▶ Data for this task:
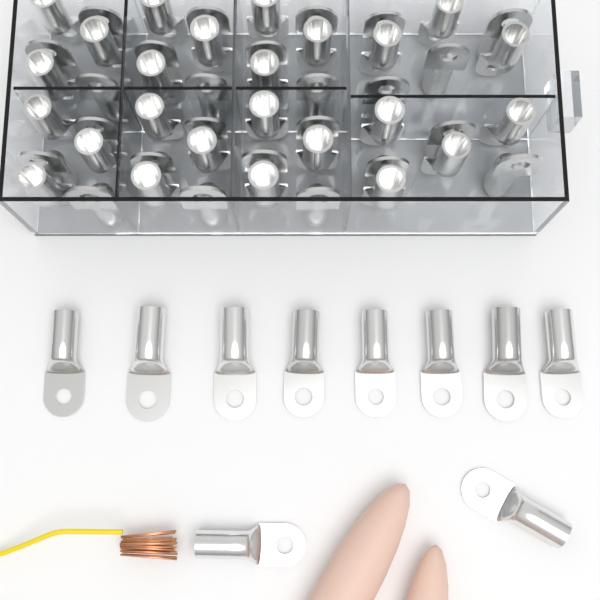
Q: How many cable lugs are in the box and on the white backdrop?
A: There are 60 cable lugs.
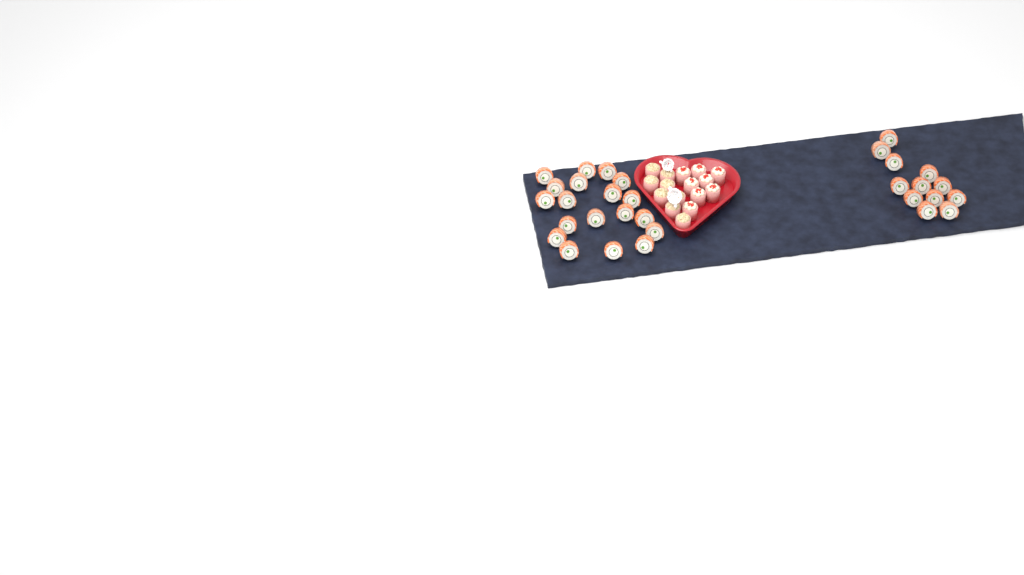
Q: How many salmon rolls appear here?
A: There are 31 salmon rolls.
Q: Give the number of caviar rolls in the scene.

▶ To do:
Give the listing above as a JSON array of strings, one string per line, with blank lines skipped and the pictures left out.

▶ Solution to this exercise:
[
  "Q: How many cable lugs are in the box and on the white backdrop?",
  "A: There are 60 cable lugs.",
  "Q: How many salmon rolls appear here?",
  "A: There are 31 salmon rolls.",
  "Q: Give the number of caviar rolls in the scene."
]